*** GIVEN DATA ***
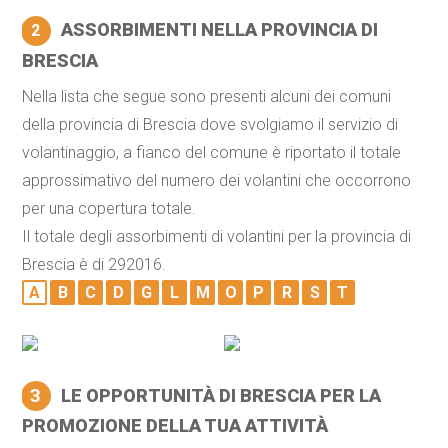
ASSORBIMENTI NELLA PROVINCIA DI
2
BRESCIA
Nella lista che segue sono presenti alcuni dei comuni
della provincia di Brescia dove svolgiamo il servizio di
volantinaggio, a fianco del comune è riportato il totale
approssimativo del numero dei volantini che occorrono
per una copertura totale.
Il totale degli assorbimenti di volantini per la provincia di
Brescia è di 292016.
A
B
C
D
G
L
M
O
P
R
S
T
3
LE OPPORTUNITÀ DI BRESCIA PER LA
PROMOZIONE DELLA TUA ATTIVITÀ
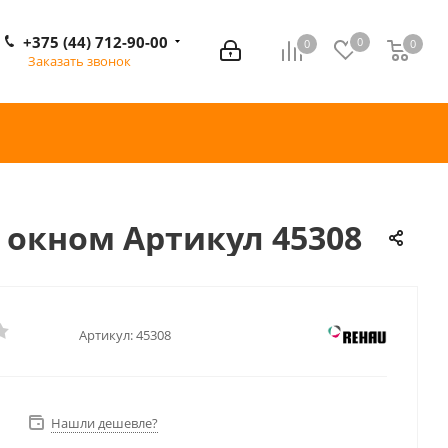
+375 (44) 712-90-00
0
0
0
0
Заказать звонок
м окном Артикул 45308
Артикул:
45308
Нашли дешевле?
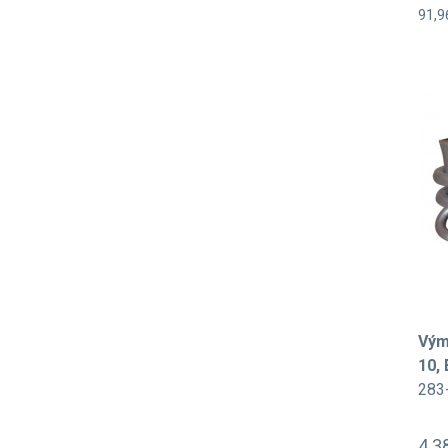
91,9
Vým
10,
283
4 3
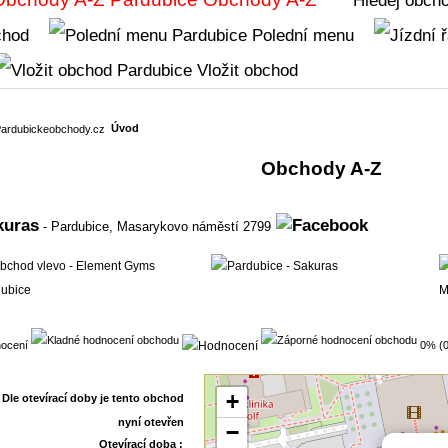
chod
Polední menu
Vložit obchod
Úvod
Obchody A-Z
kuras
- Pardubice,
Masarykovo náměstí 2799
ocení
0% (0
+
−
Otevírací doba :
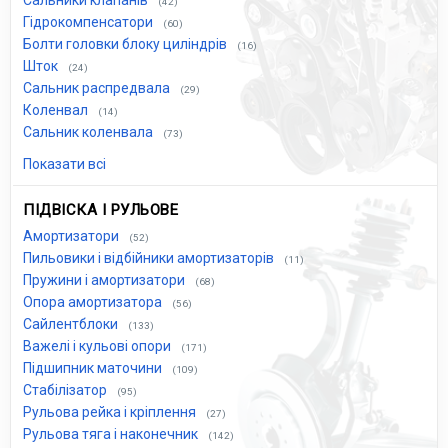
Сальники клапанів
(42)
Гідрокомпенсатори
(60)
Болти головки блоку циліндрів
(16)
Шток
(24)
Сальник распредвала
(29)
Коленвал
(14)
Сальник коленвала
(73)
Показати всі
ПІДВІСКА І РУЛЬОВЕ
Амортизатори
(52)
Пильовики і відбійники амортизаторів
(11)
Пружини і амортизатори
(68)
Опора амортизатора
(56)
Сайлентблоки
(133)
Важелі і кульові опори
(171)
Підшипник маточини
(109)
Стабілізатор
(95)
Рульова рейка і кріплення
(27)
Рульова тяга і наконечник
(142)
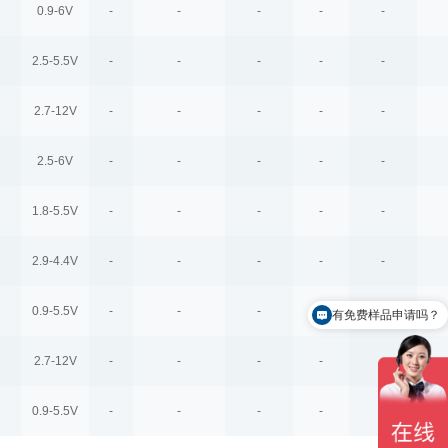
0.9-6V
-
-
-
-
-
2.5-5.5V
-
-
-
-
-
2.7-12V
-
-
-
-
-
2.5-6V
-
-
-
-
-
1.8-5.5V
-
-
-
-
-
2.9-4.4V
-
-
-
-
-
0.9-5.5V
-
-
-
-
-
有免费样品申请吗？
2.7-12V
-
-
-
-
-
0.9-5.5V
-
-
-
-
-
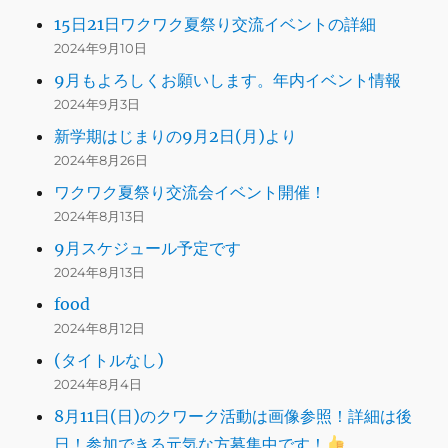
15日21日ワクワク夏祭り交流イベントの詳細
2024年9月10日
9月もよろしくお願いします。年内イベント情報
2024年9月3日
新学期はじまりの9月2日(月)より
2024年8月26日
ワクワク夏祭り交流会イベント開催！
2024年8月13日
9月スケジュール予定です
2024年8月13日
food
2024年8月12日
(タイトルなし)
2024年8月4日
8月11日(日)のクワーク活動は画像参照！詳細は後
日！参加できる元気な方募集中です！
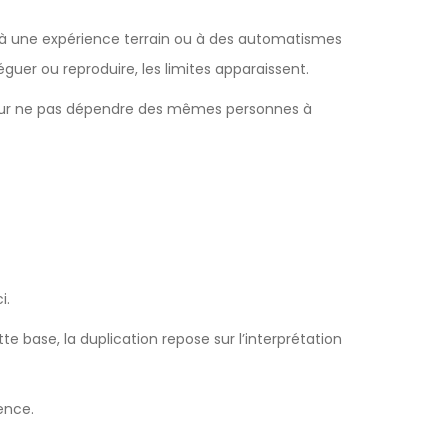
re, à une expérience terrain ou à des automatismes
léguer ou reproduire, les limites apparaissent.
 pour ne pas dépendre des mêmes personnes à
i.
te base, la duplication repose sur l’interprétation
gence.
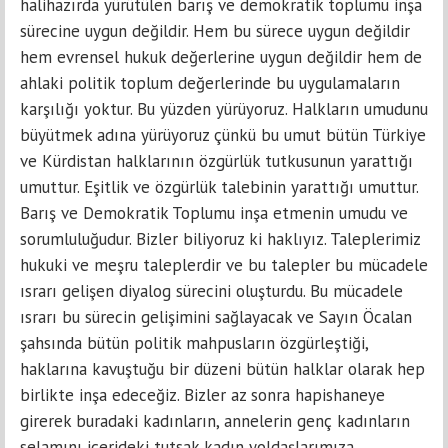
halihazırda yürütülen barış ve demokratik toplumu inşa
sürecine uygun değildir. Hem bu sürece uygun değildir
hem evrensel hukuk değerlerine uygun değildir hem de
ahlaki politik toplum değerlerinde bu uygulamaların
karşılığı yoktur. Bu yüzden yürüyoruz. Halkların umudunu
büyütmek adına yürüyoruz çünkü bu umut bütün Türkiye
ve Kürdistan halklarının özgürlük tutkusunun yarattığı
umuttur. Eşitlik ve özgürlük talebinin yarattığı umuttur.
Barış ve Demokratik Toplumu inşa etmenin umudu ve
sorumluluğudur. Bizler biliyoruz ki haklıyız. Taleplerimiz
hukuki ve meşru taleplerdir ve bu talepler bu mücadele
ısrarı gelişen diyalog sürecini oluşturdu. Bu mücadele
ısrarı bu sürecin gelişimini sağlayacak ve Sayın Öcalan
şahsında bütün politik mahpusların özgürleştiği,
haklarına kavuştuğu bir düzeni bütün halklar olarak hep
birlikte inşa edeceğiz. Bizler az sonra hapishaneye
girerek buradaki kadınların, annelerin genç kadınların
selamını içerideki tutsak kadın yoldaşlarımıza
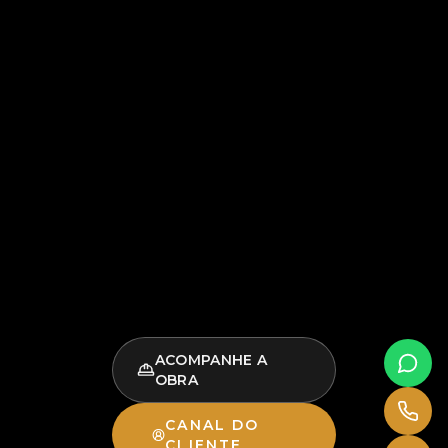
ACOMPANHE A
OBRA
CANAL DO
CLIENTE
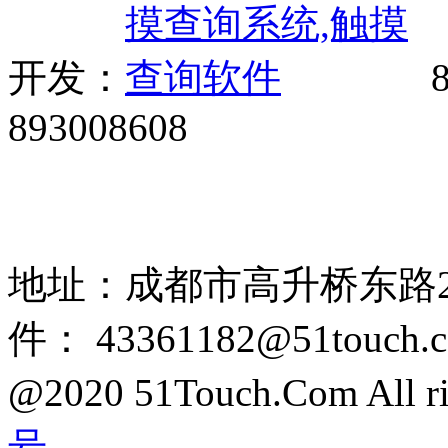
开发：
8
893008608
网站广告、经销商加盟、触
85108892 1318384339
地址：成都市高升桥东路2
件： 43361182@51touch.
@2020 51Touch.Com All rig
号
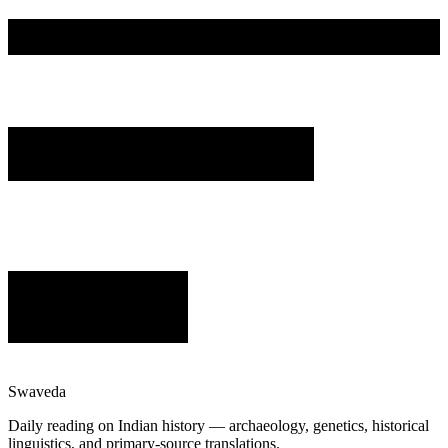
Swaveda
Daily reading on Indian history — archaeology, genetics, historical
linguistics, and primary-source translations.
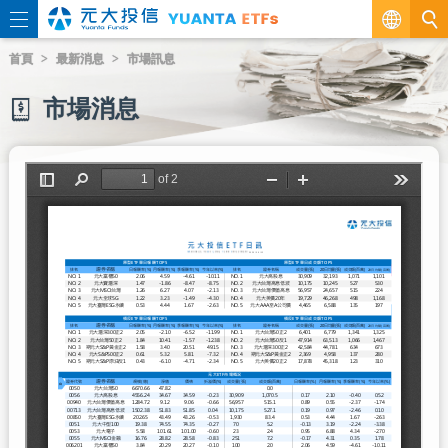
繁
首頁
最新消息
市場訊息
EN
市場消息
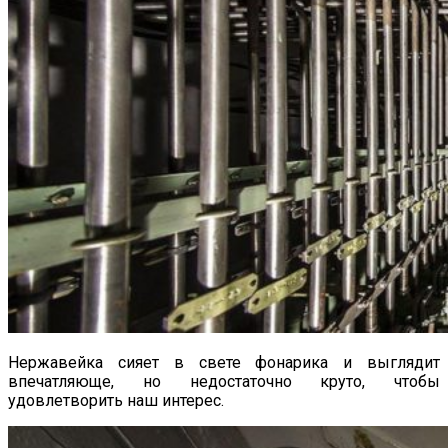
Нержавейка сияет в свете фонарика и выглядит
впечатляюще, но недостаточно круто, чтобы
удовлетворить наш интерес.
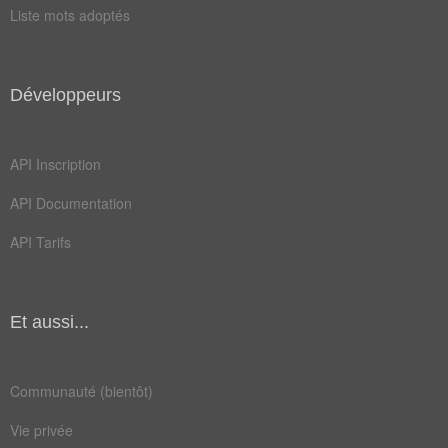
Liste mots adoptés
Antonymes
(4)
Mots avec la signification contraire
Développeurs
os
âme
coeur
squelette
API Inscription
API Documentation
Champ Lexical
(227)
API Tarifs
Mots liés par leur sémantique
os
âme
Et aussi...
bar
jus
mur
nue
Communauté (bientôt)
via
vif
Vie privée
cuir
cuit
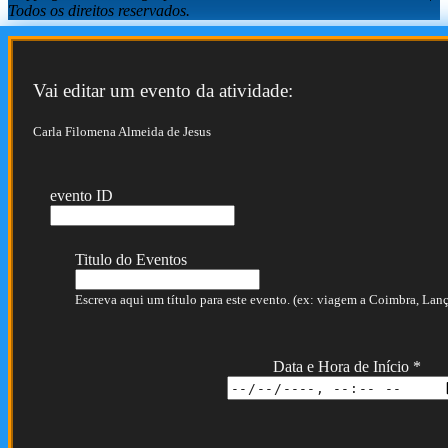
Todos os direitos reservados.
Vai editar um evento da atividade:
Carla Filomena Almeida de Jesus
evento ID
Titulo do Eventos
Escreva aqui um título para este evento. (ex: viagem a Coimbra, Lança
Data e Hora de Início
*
***
**WHAT YOU SHOULD DO**
Report each line of the data above that contains the string "özgürlük". Matching is case-sensitive.

**RESULT BELOW**
ve Kürdistan halklarının özgürlük tutkusunun yarattığı
umuttur. Eşitlik ve özgürlük talebinin yarattığı umuttur.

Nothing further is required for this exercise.